Make a compiler that supports a subset of the ANSI-C programming language
This version of the compiler is essentially the same as in part 60. I am using this part to fix up comments, fix up bugs, do a bit of code cleanup, rename some functions and variables etc.
For the changes to the compiler that I’m planning, I need to be able to put structs into structs. Therefore, I should be able to do:
printf("%d\n", thing.member1.age_in_years);
where thing
is a struct, but it has a member1
which is of type struct.
To do this, we need to find the offset of member1
from the base of
thing
, then find the offset of age_in_years
from the previous offset.
However, the code to do this expects the things on the left-hand side of the ‘.’ token to be a variable which has a symbol table entry and thus a fixed location in memory. We need to fix this to deal with the situation where the left-hand side of the ‘.’ token is an offset that has already been calculated.
Fortunately, this was quite easy to do. We don’t have to change the
parser code, but let’s look at what is already there. In member_access()
in expr.c
:
// Check that the left AST tree is a struct or union.
// If so, change it from an A_IDENT to an A_ADDR so that
// we get the base address, not the value at this address.
if (!withpointer) {
if (left->type == P_STRUCT || left->type == P_UNION)
left->op = A_ADDR;
We mark the left-hand AST tree as A_ADDR (instead of A_IDENT) to say that we need the base address of it, not the value at this address.
Now we need to fix the code generation. When we get an A_ADDR AST node,
we either have a variable whose address we need (e.g. thing
in
thing.member1
), or our child tree has the pre-calculated offset
(e.g. the offset of member1
in member1.age_in_years). So in
genAST()
in
gen.c`, we do:
case A_ADDR:
// If we have a symbol, get its address. Otherwise,
// the left register already has the address because
// it's a member access
if (n->sym != NULL)
return (cgaddress(n->sym));
else
return (leftreg);
That should be all, but we have one more fix. The code to work out the
alignment of types doesn’t deal with structs inside structs, only
scalar types inside structs. So, I’ve modified cgalign()
in cg.c
as follows:
// Given a scalar type, an existing memory offset
// (which hasn't been allocated to anything yet)

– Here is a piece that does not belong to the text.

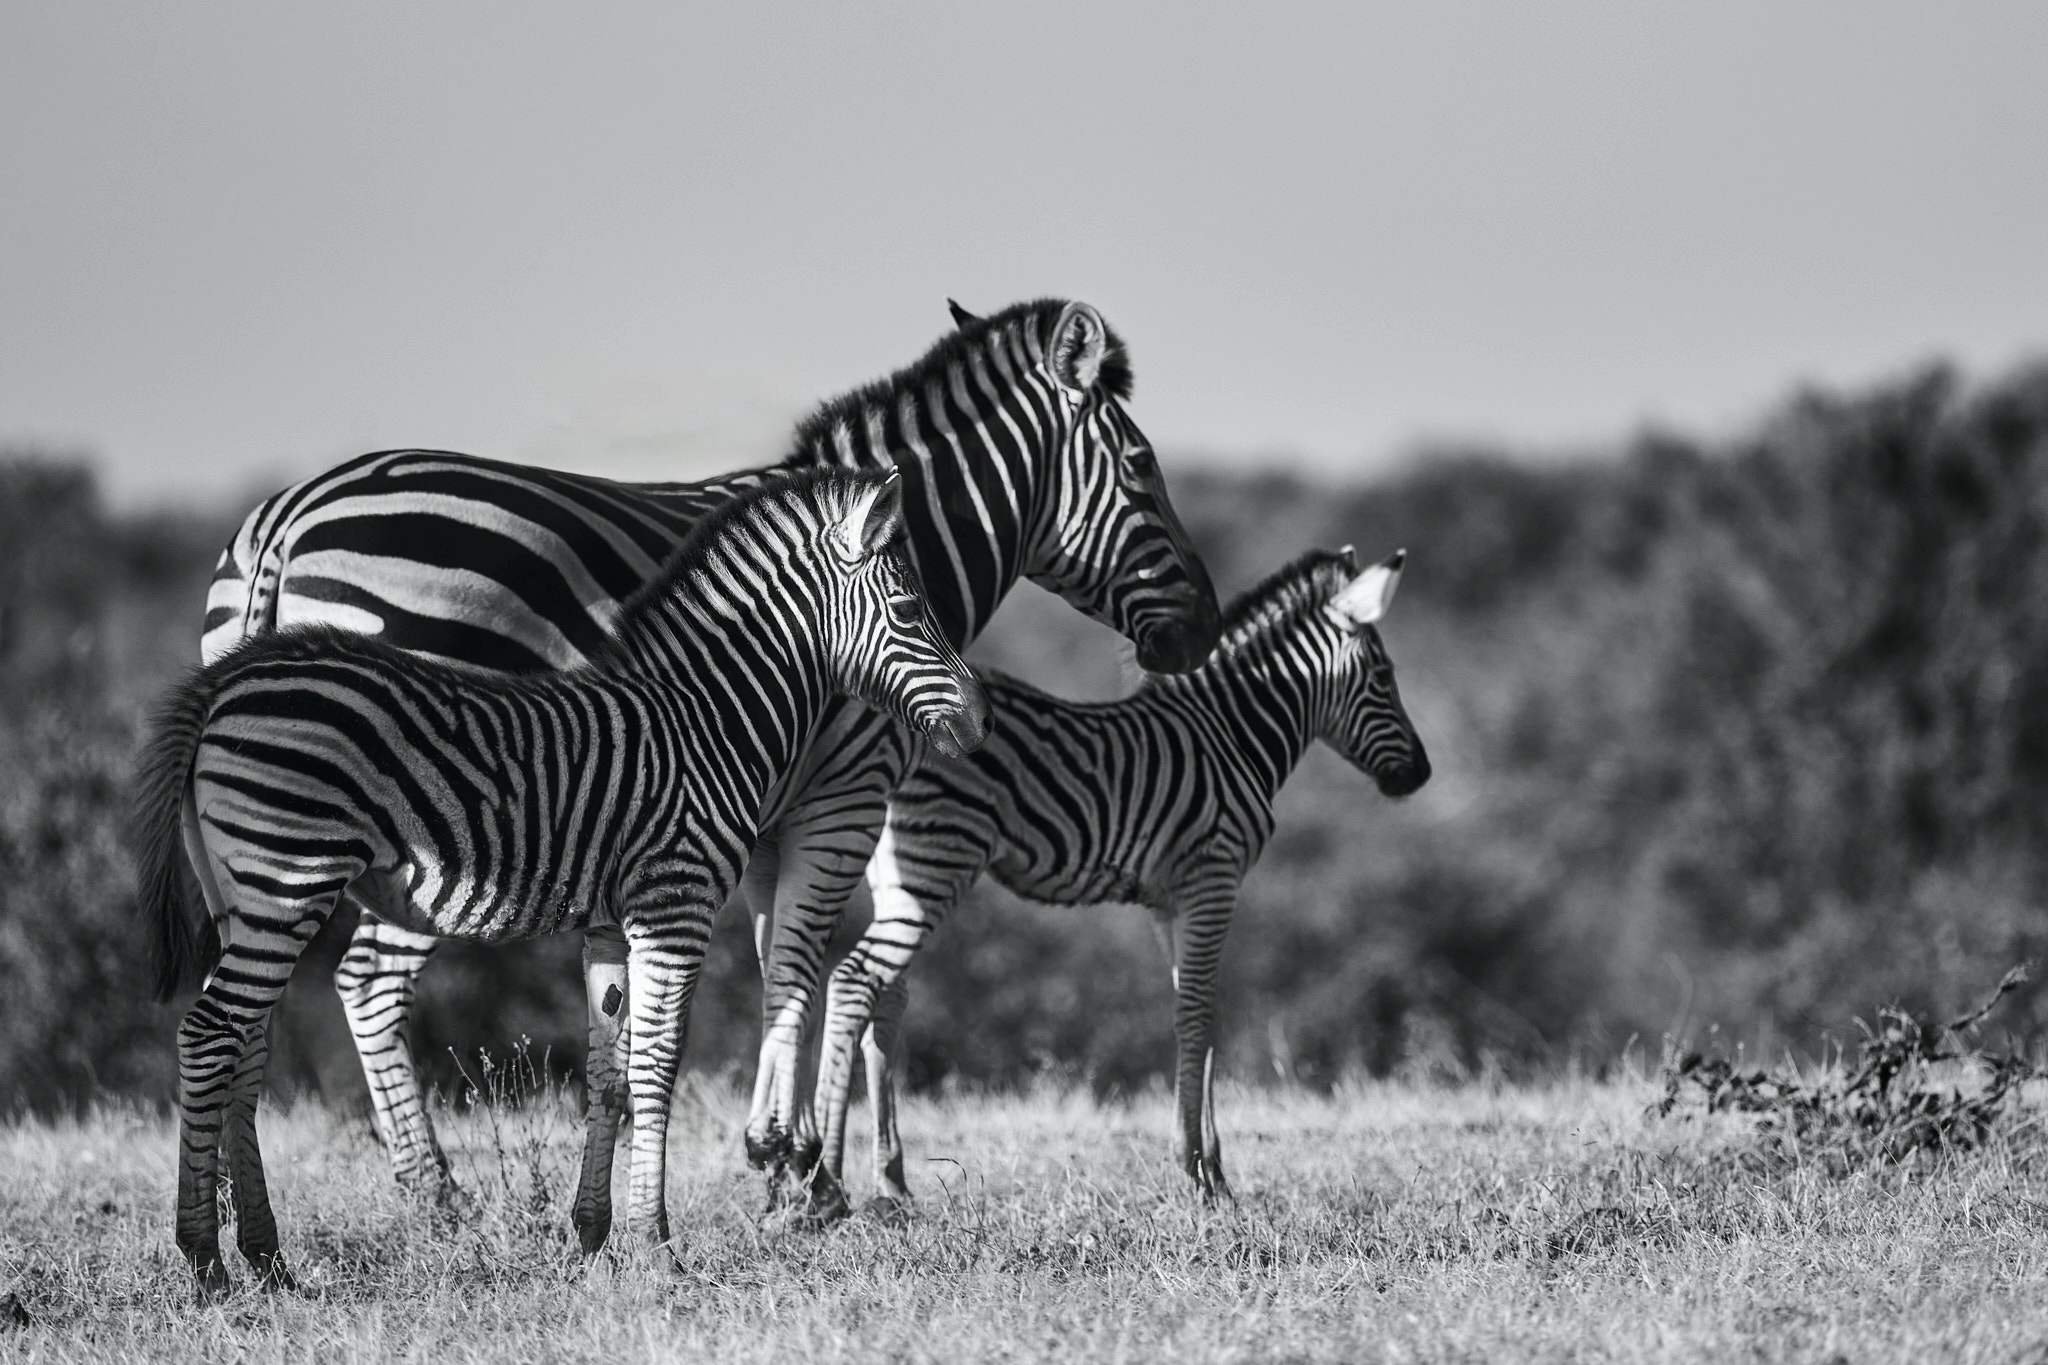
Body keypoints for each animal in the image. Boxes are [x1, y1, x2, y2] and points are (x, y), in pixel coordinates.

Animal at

// and a direction (1 is up, -1 is down), calculate
// and return a suitably aligned memory offset
// for this scalar type. This could be the original
// offset, or it could be above/below the original
int cgalign(int type, int offset, int direction) {
int alignment;
// We don't need to do this on x86-64, but let's
// align chars on any offset and align ints/pointers
// on a 4-byte alignment
switch (type) {
case P_CHAR:
break;
default:
// Align whatever we have now on a 4-byte alignment.
// I put the generic code here so it can be reused elsewhere.
alignment = 4;
offset = (offset + direction * (alignment - 1)) & ~(alignment - 1);
}
return (offset);
}
Everything but P_CHAR gets aligned on a 4-byte alignment, including structs and unions.
Now that this Github repository is up and has gained some attention, several people have reported bugs and misfeatures. The list of open and closed issues is here: . If you spot any bugs or misfeatures, feel free to report them. However, I can’t promise I’ll get time to fix them all!
I’ve been reading up on register allocation, and I think I’ll add a linear scan register allocation mechanism to the compiler. To do this, though, I need to add an intermediate representation stage. This will be the goal for the next few stages, but so far I haven’t done anything concrete.